> Exercise aim: Write out all of the records below word for word, leaving out the pictures.

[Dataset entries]

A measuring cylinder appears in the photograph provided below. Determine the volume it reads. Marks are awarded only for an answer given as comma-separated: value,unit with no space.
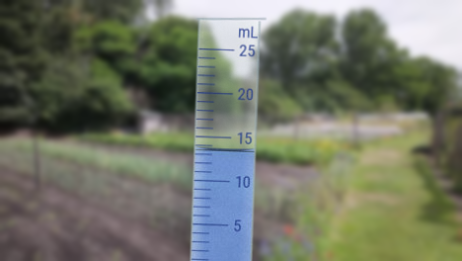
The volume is 13.5,mL
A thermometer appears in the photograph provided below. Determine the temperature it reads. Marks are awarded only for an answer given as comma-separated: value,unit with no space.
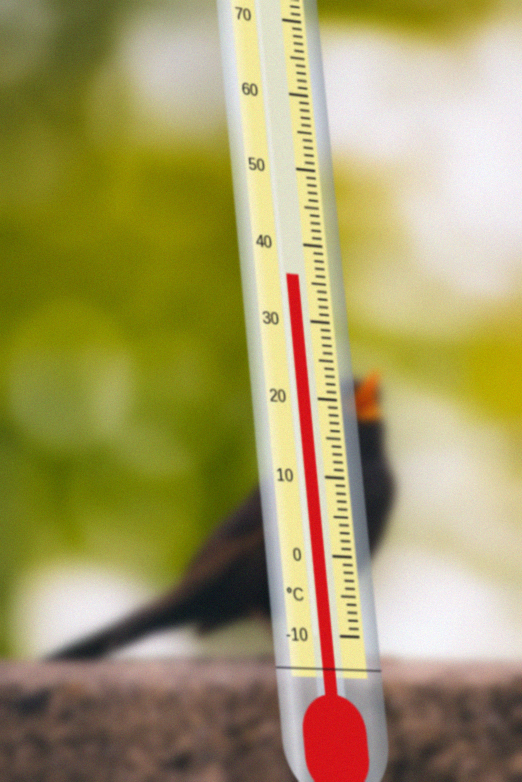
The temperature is 36,°C
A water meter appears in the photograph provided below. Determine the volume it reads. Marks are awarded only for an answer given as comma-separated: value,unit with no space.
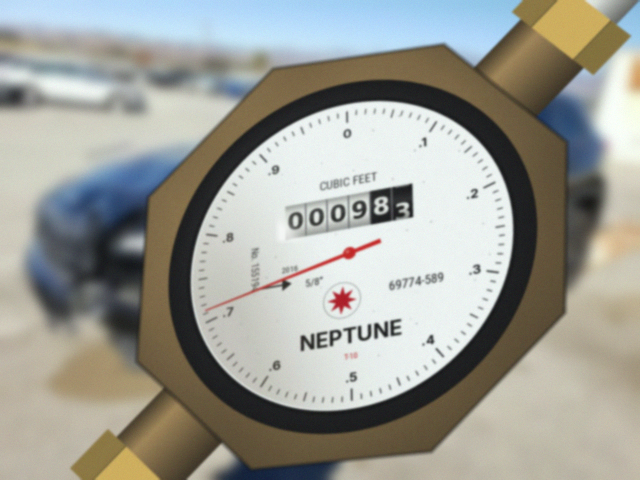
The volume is 982.71,ft³
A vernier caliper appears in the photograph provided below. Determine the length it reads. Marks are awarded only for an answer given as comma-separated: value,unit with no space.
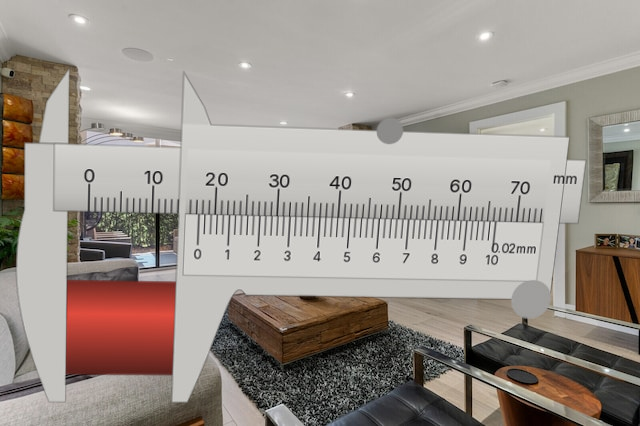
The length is 17.4,mm
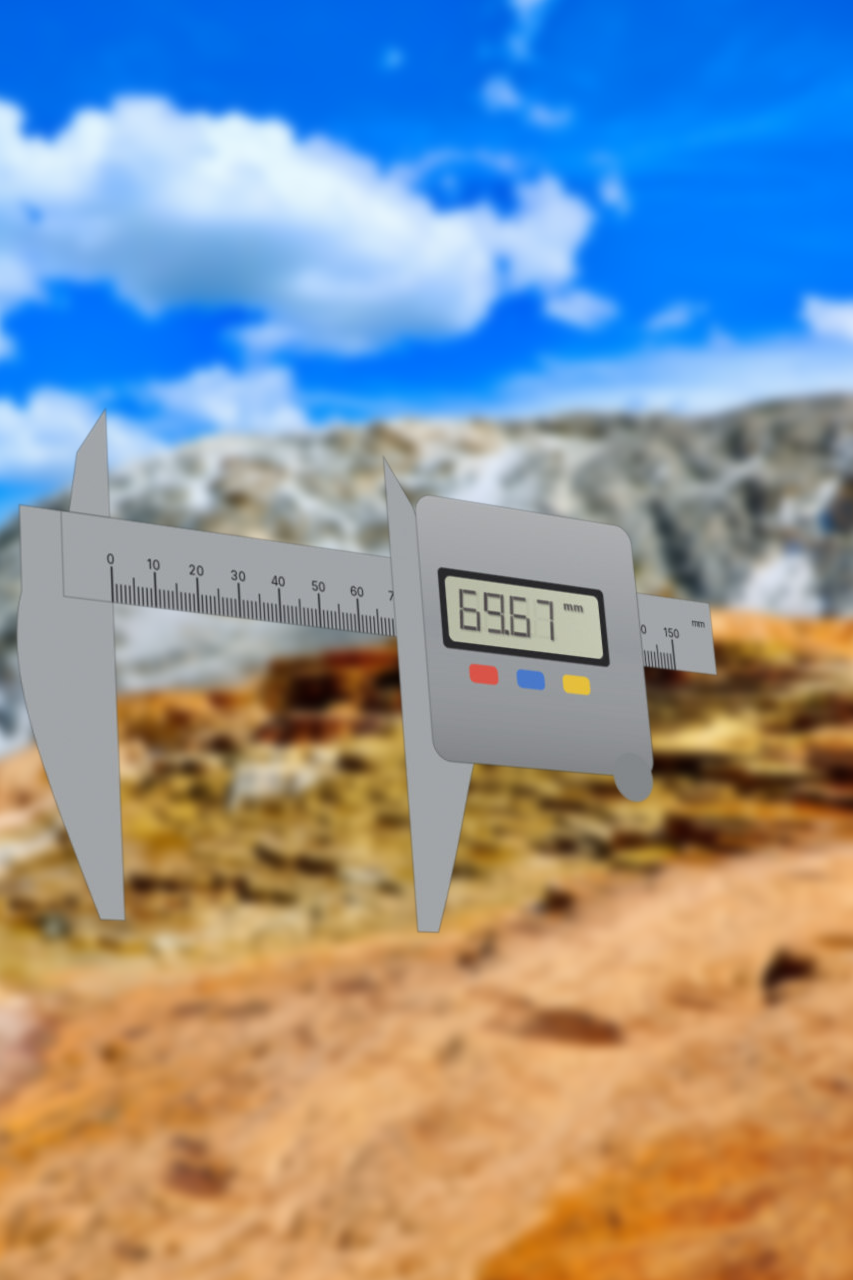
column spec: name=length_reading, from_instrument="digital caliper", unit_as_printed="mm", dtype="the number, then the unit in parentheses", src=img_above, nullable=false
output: 69.67 (mm)
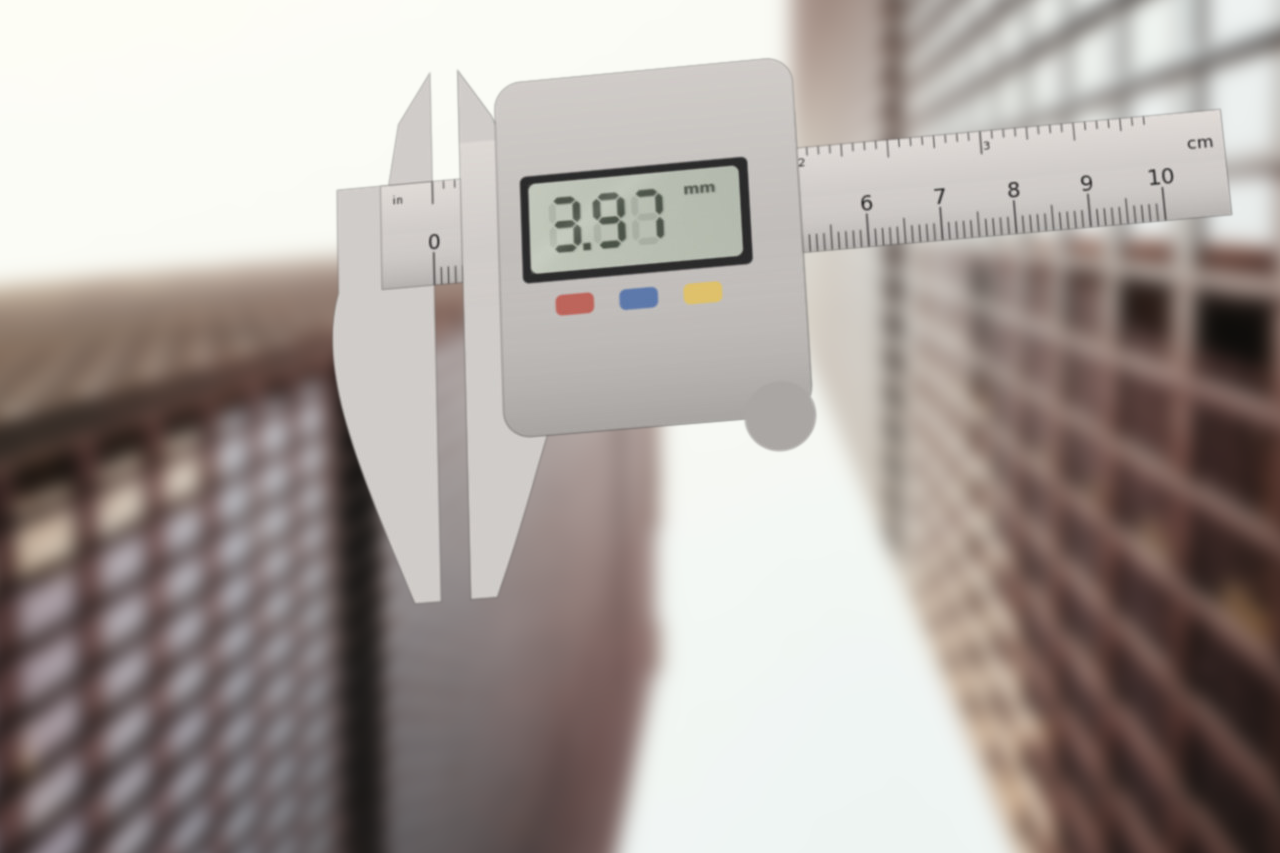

> Exercise solution:
A measuring cylinder appears in the photograph provided below. Determine the volume it reads. Marks are awarded only for an answer given as comma-separated: value,unit with no space.
The volume is 13.5,mL
A thermometer appears in the photograph provided below. Determine the temperature it reads. Marks are awarded only for an answer given as comma-separated: value,unit with no space.
The temperature is 36,°C
A water meter appears in the photograph provided below. Determine the volume it reads. Marks are awarded only for an answer given as comma-separated: value,unit with no space.
The volume is 982.71,ft³
A vernier caliper appears in the photograph provided below. Determine the length it reads. Marks are awarded only for an answer given as comma-separated: value,unit with no space.
The length is 17.4,mm
column spec: name=length_reading, from_instrument="digital caliper", unit_as_printed="mm", dtype="the number, then the unit in parentheses", src=img_above, nullable=false
output: 69.67 (mm)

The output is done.